Several studies have found that in vitro antioxidant capacities of polysaccharides extracted from plants are closely related to their physicochemical properties, like molecular weight, free uronic acids, conjugated polyphenols, and degree of esterification [5,15,20,28,30]. Usually, the lower molecular mass is always related to the stronger antioxidant capacity of acidic polysaccharides [30,45]. The higher contents of free uronic acids and conjugated polyphenols are also associated with higher antioxidant activity [20,28,46]. Therefore, in this study, P-DM extracted by MDAE exhibited notably higher in vitro antioxidant activities compared to P-W, which might be owing to its low molecular mass, high content of free uronic acids, and high content of conjugated polyphenols. Results indicated that the MDAE method was beneficial for the extraction of polysaccharides from sweet tea leaves with relatively high antioxidant capacity, and the P-DM could be explored as natural antioxidants for improving human health.
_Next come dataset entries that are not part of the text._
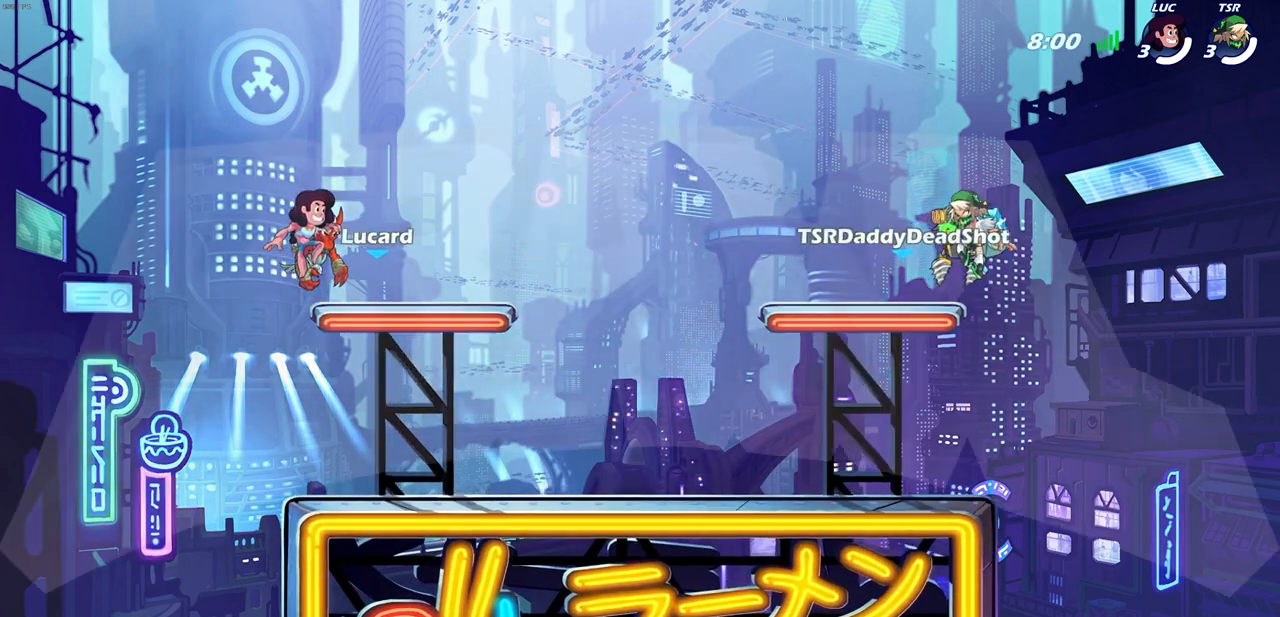
{"buttons": ["SELECT"], "left_stick": "center", "right_stick": "center", "events": []}
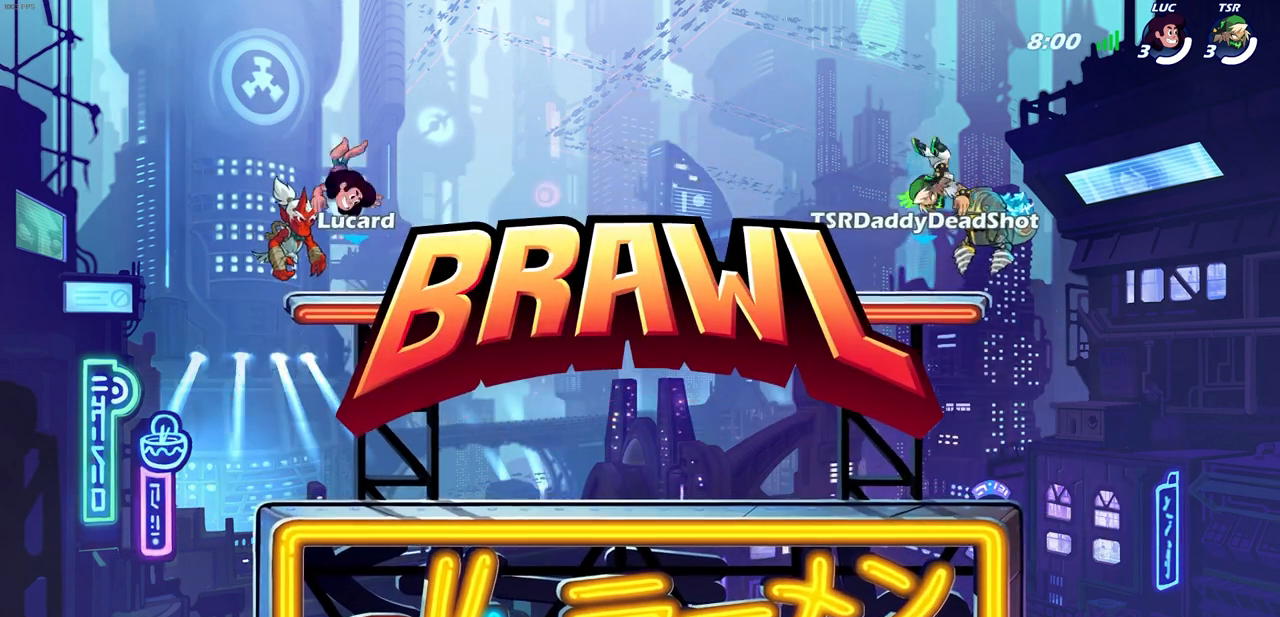
{"buttons": ["SELECT"], "left_stick": "center", "right_stick": "center", "events": []}
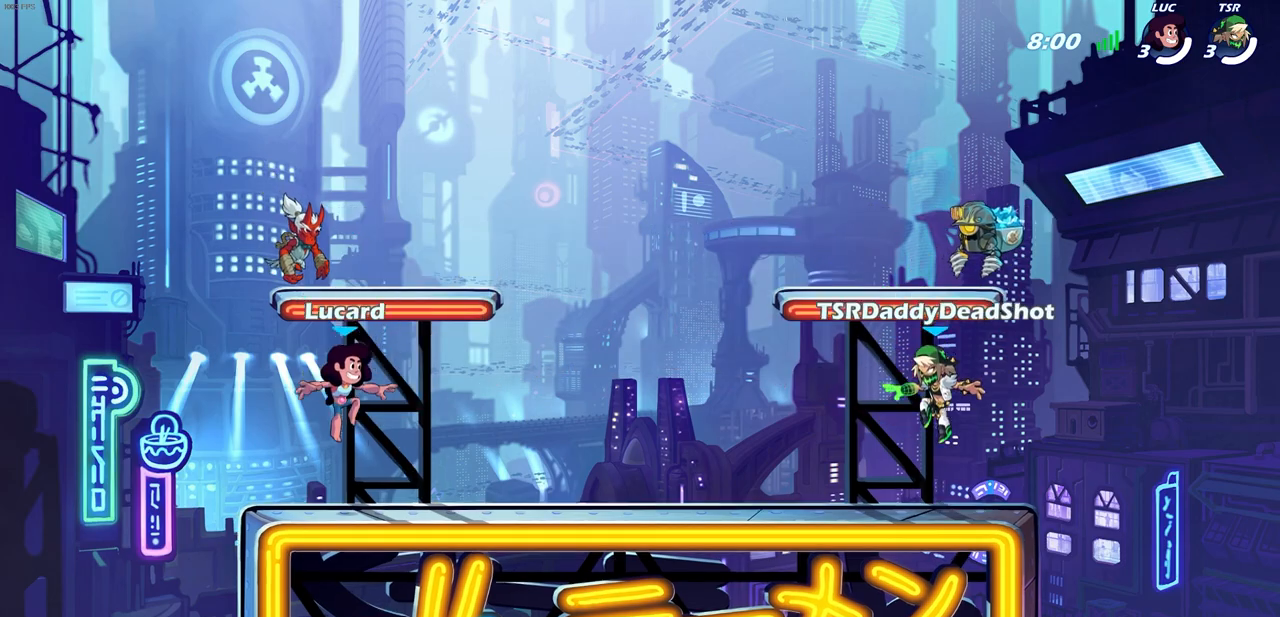
{"buttons": ["SELECT"], "left_stick": "center", "right_stick": "center", "events": []}
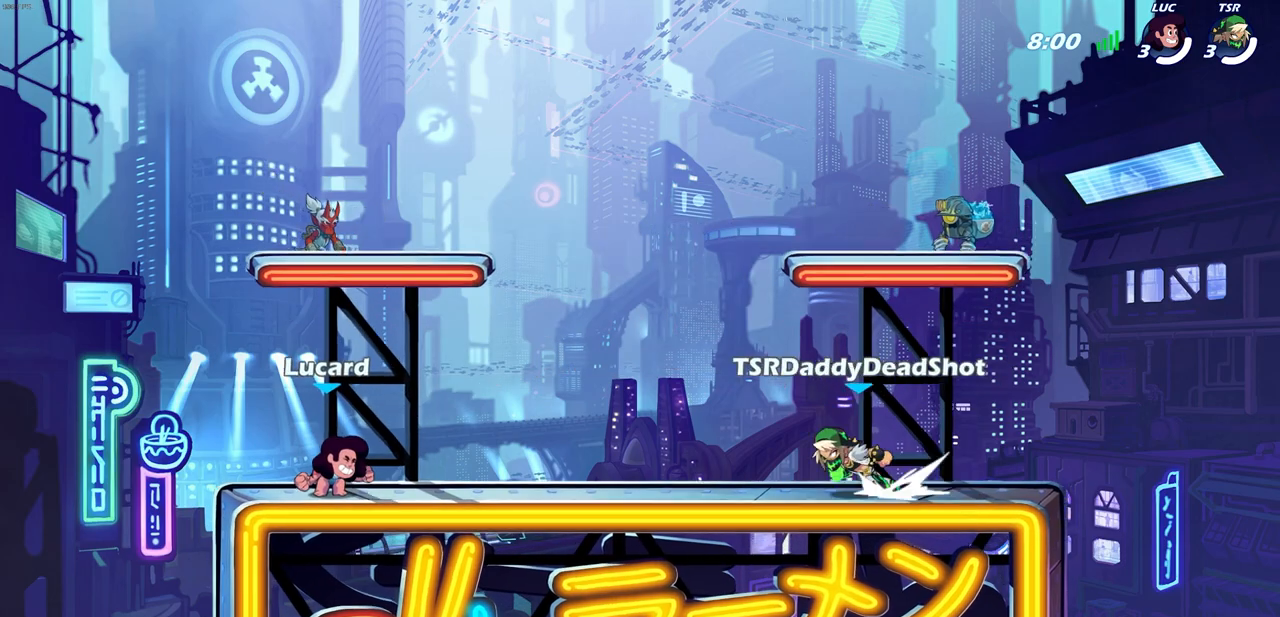
{"buttons": [], "left_stick": "center", "right_stick": "center", "events": [[33, "SELECT", "up"]]}
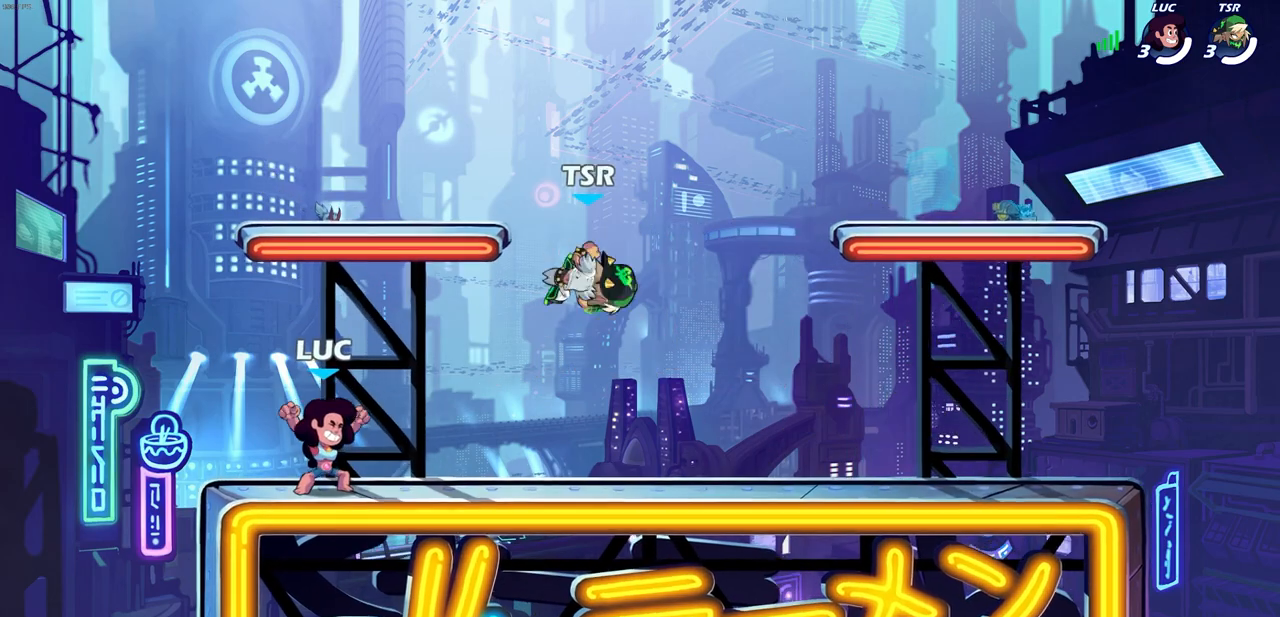
{"buttons": [], "left_stick": "right", "right_stick": "center", "events": [[483, "left_stick", "right"]]}
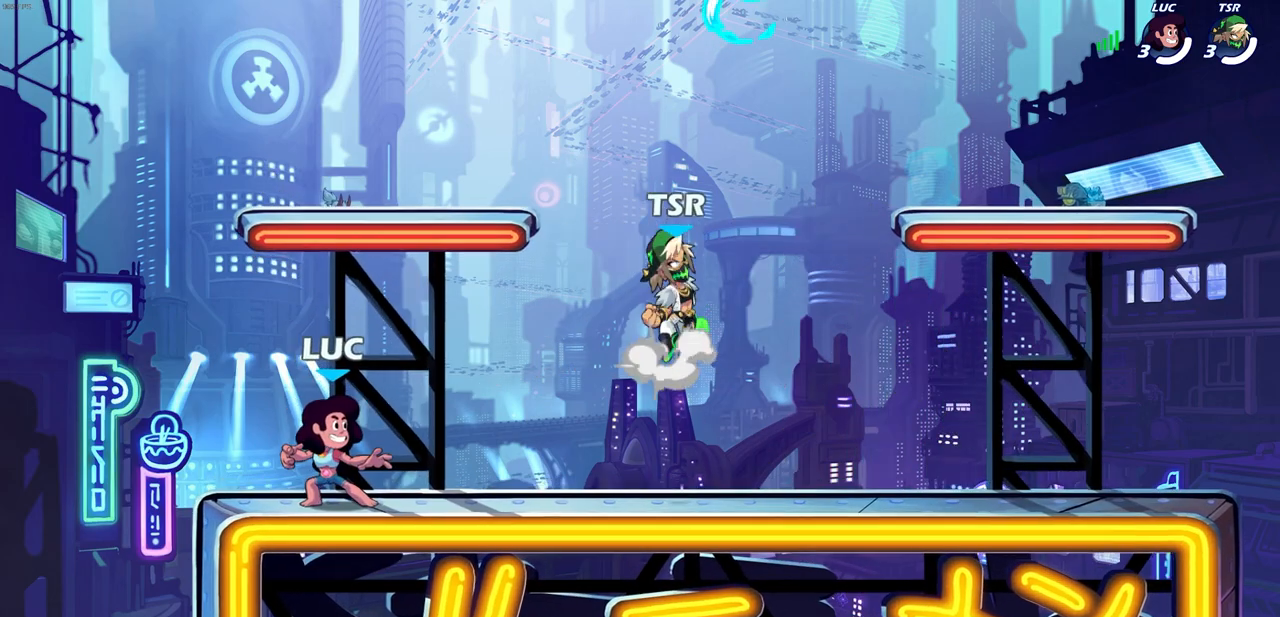
{"buttons": ["CROSS"], "left_stick": "up-left", "right_stick": "center", "events": [[67, "R2", "down"], [83, "CROSS", "down"], [117, "R1", "down"], [167, "R1", "up"], [217, "CROSS", "up"], [217, "R2", "up"], [267, "left_stick", "up-right"], [283, "CROSS", "down"], [383, "CROSS", "up"], [433, "CROSS", "down"], [433, "left_stick", "up-left"]]}
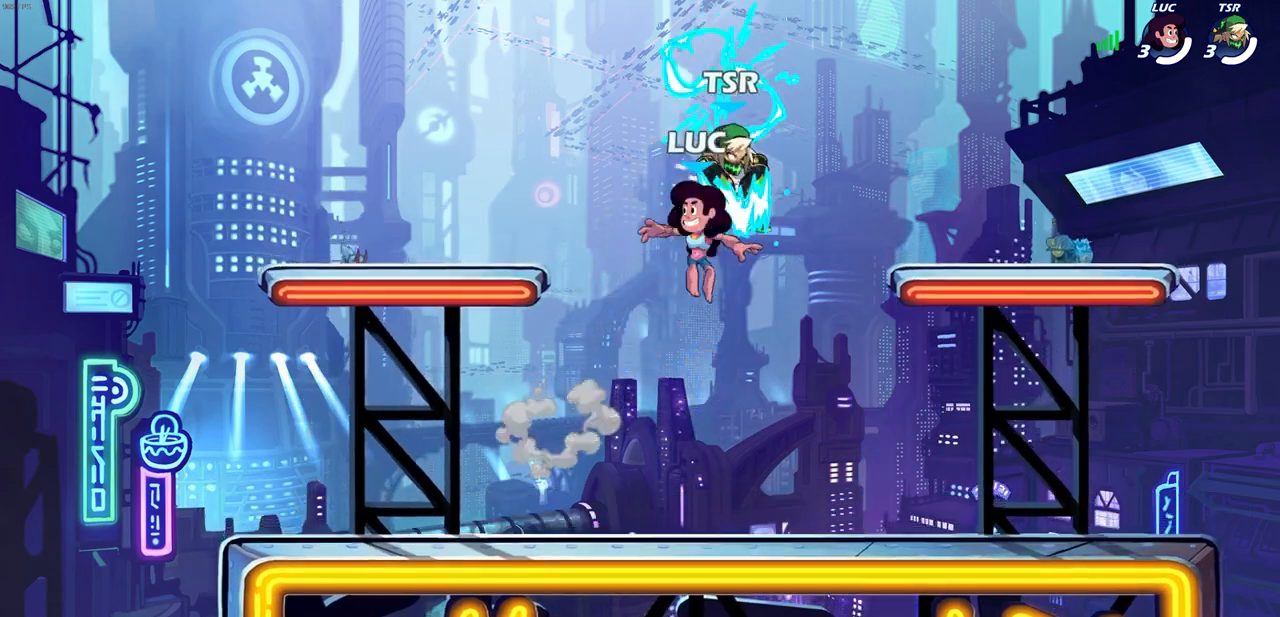
{"buttons": [], "left_stick": "down-left", "right_stick": "center", "events": [[33, "R1", "down"], [83, "CROSS", "up"], [100, "left_stick", "left"], [150, "R1", "up"], [167, "CROSS", "down"], [283, "CROSS", "up"], [500, "left_stick", "down-left"]]}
3.4. In Vitro Anti-Diabetic Effects of Polysaccharides Extracted from Sweet Tea Leaves

The inhibition of α-glucosidase activity can be a major strategy to counteract metabolic alterations associated with type 2 diabetes [30,47]. Sweet tea has been utilized as an herbal tea to prevent and manage diabetes in folk for a long history [1,2]. Indeed, its dihydrochalcones and polysaccharides have remarkable inhibitory effects on α-glucosidase in vitro [1,5]. Thus, the influence of the MDAE method on the in vitro α-glucosidase inhibitory activities of sweet tea polysaccharides was evaluated. As shown in Figure 6E, both P-W and P-DM exhibited notable inhibitory effects against α-glucosidase compared to acarbose. The IC50 values of P-W and P-DM inhibited α-glucosidase were detected to be 440.604 μg/mL and 4.629 μg/mL, respectively. Obviously, the inhibitory rate of P-DM on α-glucosidase was about 95 times that of P-W, and about 400 times that of acarbose, suggesting that P-DM has potential applications as a natural inhibitor against α-glucosidase for the prevention and management of type two diabetes.
According to previous studies, natural acidic-polysaccharides can inhibit the catalytic ability of α-glucosidase by binding with the enzyme to alter its structure [20,30]. In addition, natural polysaccharides with low molecular weights and high content of uronic acids can increase the binding capacity [20,48]. Besides, the polyphenols extracted from sweet tea also exhibited an obvious in vitro anti-diabetic effect through the inhibition of α-glucosidase [1,48]. Therefore, in the present study, the stronger α-glucosidase inhibitory effects of P-DM might be owing to its relatively lower molecular mass, higher content of uronic acids, and higher content of total polyphenols (Table 1).

3.5. In Vitro Antiglycation Effects of Polysaccharides Extracted from Sweet Tea Leaves

AGEs can be produced by interactions between free amino acids of proteins or lipids and reducing sugars [49]. AGEs can cause oxidative stress response and cell damage, leading to the occurrence and development of various diseases, such as diabetes and its complications [50]. The decrease in AGEs production may be beneficial for the prevention and alleviation of diabetes and its complications. In this study, the influence of the MDAE method on the in vitro antiglycation activity of sweet tea polysaccharides was further determined and compared. As shown in Figure 6F, both P-W and P-DM exhibited remarkable in vitro antiglycation activities compared to the positive control (AG). Indeed, the IC50 values of P-W and P-DM were detected to be 1.603 ± 0.008 and 0.669 ± 0.008 mg/mL, respectively. As expected, the antiglycation rate of P-DM was detected to be 94.44% at the concentration of 4.00 mg/mL, which was higher than that of P-W (77.27%). Previous studies have shown that the antiglycation activities of natural polysaccharides are closely related to their antioxidant activities, and the conjugated polyphenols can also contribute to their antiglycation effects [5,28].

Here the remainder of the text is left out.